-- EXERCISE INPUT follows --
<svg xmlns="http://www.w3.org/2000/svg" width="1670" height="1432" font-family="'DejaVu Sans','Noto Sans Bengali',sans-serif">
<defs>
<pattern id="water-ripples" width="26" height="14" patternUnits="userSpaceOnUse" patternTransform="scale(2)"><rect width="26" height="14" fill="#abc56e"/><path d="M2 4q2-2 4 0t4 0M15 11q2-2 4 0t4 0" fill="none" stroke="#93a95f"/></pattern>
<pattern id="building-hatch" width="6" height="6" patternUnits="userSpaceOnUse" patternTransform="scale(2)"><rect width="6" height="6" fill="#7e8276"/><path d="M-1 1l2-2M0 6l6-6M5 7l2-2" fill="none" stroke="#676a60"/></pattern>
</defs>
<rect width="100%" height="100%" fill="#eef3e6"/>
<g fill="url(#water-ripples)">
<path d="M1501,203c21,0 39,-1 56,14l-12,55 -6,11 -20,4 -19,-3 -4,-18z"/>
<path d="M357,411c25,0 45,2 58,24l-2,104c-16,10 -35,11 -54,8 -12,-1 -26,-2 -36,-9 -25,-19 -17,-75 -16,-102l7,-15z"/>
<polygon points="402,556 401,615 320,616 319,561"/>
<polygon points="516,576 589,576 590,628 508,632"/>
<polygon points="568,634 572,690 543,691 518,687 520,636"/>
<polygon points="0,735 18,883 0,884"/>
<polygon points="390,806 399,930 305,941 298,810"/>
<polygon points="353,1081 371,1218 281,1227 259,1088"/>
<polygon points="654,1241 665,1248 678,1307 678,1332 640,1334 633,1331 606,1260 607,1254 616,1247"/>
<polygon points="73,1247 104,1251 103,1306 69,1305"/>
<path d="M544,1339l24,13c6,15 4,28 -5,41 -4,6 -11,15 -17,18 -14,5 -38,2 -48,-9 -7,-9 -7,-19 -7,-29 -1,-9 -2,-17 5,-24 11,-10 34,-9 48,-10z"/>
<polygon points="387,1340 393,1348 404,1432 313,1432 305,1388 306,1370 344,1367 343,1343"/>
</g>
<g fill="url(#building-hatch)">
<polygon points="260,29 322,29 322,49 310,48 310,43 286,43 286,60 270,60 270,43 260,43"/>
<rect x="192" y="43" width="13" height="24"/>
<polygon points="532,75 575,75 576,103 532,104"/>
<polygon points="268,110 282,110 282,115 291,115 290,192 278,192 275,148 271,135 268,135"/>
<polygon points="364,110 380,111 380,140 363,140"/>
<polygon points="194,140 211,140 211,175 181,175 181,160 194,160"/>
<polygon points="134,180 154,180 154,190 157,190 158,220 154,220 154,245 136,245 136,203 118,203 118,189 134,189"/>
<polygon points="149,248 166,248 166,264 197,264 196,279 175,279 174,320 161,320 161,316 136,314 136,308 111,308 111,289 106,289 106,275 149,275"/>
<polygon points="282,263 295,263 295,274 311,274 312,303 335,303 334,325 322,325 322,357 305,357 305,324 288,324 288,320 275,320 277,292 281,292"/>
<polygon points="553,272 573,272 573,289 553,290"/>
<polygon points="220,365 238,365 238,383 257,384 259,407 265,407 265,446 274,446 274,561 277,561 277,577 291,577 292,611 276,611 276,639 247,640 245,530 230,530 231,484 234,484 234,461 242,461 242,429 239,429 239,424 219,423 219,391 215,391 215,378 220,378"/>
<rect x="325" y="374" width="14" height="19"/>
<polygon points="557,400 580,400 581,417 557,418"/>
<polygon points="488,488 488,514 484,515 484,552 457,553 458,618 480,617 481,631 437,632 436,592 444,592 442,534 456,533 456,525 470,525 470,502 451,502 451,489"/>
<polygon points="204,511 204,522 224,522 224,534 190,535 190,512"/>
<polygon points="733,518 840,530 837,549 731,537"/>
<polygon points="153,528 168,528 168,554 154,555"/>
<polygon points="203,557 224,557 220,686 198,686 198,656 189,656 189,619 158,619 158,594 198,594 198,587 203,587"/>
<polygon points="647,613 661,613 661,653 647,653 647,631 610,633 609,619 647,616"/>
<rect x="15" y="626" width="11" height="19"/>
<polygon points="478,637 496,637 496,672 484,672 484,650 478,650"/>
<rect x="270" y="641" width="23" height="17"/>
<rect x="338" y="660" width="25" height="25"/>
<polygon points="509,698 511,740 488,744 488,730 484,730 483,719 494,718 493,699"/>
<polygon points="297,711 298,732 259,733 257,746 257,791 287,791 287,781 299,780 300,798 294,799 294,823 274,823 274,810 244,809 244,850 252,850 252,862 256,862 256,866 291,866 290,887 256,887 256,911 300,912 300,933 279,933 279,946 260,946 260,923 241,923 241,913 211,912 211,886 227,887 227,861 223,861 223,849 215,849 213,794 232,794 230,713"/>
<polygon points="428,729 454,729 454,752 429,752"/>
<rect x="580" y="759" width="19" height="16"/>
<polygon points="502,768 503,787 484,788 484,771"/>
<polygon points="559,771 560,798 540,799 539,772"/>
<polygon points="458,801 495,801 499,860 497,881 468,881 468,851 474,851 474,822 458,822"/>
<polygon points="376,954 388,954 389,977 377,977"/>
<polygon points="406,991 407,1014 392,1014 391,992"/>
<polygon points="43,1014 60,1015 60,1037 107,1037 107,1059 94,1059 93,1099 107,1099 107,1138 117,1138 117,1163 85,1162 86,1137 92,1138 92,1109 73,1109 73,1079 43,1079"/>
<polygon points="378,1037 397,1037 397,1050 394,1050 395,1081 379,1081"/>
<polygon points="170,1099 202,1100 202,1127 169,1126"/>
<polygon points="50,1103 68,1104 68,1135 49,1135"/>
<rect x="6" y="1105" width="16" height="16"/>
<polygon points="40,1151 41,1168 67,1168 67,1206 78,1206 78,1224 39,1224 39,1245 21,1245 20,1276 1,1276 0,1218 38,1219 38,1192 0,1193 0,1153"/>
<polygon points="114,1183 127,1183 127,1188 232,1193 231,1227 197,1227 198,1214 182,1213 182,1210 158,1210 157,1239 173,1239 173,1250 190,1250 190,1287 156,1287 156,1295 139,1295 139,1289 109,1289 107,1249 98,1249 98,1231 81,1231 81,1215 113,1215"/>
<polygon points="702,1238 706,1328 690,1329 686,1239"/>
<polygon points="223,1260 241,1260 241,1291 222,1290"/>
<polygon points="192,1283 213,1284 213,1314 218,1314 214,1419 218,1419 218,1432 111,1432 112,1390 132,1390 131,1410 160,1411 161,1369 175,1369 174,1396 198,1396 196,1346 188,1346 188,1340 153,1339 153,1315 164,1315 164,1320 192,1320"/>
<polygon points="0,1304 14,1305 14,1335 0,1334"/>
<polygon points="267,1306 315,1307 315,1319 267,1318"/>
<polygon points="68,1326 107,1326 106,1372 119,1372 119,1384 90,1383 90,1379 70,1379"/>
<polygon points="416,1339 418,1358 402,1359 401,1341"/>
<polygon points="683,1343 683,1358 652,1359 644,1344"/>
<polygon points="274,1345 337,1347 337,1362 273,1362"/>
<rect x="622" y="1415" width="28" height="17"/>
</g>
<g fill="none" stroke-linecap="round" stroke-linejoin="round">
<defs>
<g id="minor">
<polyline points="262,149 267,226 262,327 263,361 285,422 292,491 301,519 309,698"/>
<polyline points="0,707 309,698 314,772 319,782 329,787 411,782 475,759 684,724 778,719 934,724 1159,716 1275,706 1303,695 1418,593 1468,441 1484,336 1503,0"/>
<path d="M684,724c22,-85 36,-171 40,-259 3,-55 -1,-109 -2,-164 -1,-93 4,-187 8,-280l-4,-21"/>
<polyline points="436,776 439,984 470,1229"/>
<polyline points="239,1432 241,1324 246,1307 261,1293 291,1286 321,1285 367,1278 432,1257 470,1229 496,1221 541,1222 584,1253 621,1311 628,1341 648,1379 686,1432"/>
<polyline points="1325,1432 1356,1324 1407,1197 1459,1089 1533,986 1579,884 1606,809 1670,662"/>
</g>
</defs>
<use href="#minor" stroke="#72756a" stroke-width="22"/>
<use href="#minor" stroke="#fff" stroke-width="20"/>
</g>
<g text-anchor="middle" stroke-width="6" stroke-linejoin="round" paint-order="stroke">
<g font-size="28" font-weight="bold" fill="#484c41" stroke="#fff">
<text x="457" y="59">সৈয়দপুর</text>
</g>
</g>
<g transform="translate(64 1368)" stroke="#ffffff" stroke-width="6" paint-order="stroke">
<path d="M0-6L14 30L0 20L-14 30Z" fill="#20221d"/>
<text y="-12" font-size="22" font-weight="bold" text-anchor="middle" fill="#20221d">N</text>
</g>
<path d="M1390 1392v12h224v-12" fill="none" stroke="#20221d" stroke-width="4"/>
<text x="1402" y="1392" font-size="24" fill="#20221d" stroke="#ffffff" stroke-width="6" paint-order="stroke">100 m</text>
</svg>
-- EXERCISE INPUT concluded --
INSTRUCTIONS TO FOLLOW:
Whenever a line in the entries above includes the word "weight", pull that line out.

THE ANSWER:
<g font-size="28" font-weight="bold" fill="#484c41" stroke="#fff">
<text y="-12" font-size="22" font-weight="bold" text-anchor="middle" fill="#20221d">N</text>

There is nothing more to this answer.